Yes, installing a mismatched ohm subwoofer will mess things up. It can overload the amp. Possibly causing it to crash requiring a new amp or rebuild. There isn't enough concrete information on the amp to know what it can handle. Maybe it can handle a lower ohm sub. I tried a 12 ohm sub because I was told that is what mine is. The speaker would not fit in the hole without some major modification. That is why I opted for the separate amp and enclosure. Yes, it takes up trunk space. But I still have room for 2 bags of soccer *****, computer bag, and maybe a few more things. Plenty of space for what I need to carry. I just couldn't go on with the lack of bass anymore. Check out my thread on what I did. I'm not sure how to place the link in this post.

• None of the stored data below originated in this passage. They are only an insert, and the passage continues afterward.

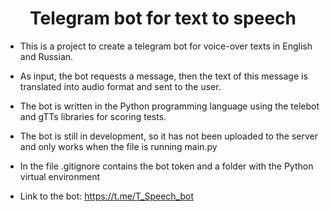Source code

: <h1 style="text-align:center;">Telegram bot for text to speech</h1>

- This is a project to create a telegram bot for voice-over texts in English and Russian. 

- As input, the bot requests a message, then the text of this message is translated into audio format and sent to the user. 

- The bot is written in the Python programming language using the telebot and gTTs libraries for scoring tests. 

- The bot is still in development, so it has not been uploaded to the server and only works when the file is running main.py

- In the file .gitignore contains the bot token and a folder with the Python virtual environment

- Link to the bot: https://t.me/T_Speech_bot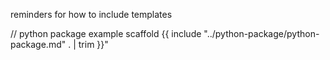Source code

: reminders for how to include templates


// python package example scaffold
{{ include "../python-package/python-package.md" . | trim }}"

But, you should be able to search my threads and find it.
#203
Don't put in 4 or 2 ohm sub.
If you can get a dual coil 8 ohm sub and put coils in series that should work too.
If you put in 8 ohm sub then don't jack volume all the way up and you should be fine.
Don't think too much. Just enjoy the car!
If you can get a dual coil 8 ohm sub and put coils in series that should work too.
If you put in 8 ohm sub then don't jack volume all the way up and you should be fine.
Don't think too much. Just enjoy the car!
#204
I don't think there is anyone here that can guarantee that if anything other than the OEM subwoofer is used that damage to the factory amp will not occur. Knowing the cost of the amp replacement, the owner takes that risk.
#205
I am 47 years old (today is my birthday..yayyyyy) and I listen to all kinds of music, mostly jazz and classical. Sometimes I want to crank it up or do some heavy metal or even dubstep but I can't, because from The Planets by Holst to ::insert popular modern artist here:: to Steely Dan, if I want it loud, I better go home and listen to my home system. The ML system must have been designed to only play at moderate levels, and for old guys that don't have much hearing anymore.
#206
Lexus Champion
I am 47 years old (today is my birthday..yayyyyy) and I listen to all kinds of music, mostly jazz and classical. Sometimes I want to crank it up or do some heavy metal or even dubstep but I can't, because from The Planets by Holst to ::insert popular modern artist here:: to Steely Dan, if I want it loud, I better go home and listen to my home system. The ML system must have been designed to only play at moderate levels, and for old guys that don't have much hearing anymore.
#207
Driver School Candidate
Im planning on swapping out my sub since its blown and was reading over this thread and read about using the jl w0,and a buddy was telling me about the kicker sub as well,I was also looking at the pioneer 8in shallow mount sub to any suggestions or opinions,I dont plan on blasting music but im tired of listening to treble since any amount of bass sounds like crap,thanks
#208
Change the sub and install a sub amp. It's a lot easier than you think. It just takes some time. If you're comfortable with working on cars, it's a fairly easy project. You can get a "decent" sub and amp for about $200. Make sure it's a free air sub. I installed a Kicker 40CWS84 with a Sound Ordnance Amp and it sounds great. Crutchfield has a special including the wiring kit. The sub was $79 and the amp was $109 with an 8 gauge wiring kit. $190 shipped to my door.
#209
1 10jl w6 sub, pair of Focal 6.5 components front, pair of 6.5 Focal coaxial rear, 1000rms Memphis amp, 75x4 rms JL amp, Audio Control LC6i....
#210
Driver School Candidate
Change the sub and install a sub amp. It's a lot easier than you think. It just takes some time. If you're comfortable with working on cars, it's a fairly easy project. You can get a "decent" sub and amp for about $200. Make sure it's a free air sub. I installed a Kicker 40CWS84 with a Sound Ordnance Amp and it sounds great. Crutchfield has a special including the wiring kit. The sub was $79 and the amp was $109 with an 8 gauge wiring kit. $190 shipped to my door.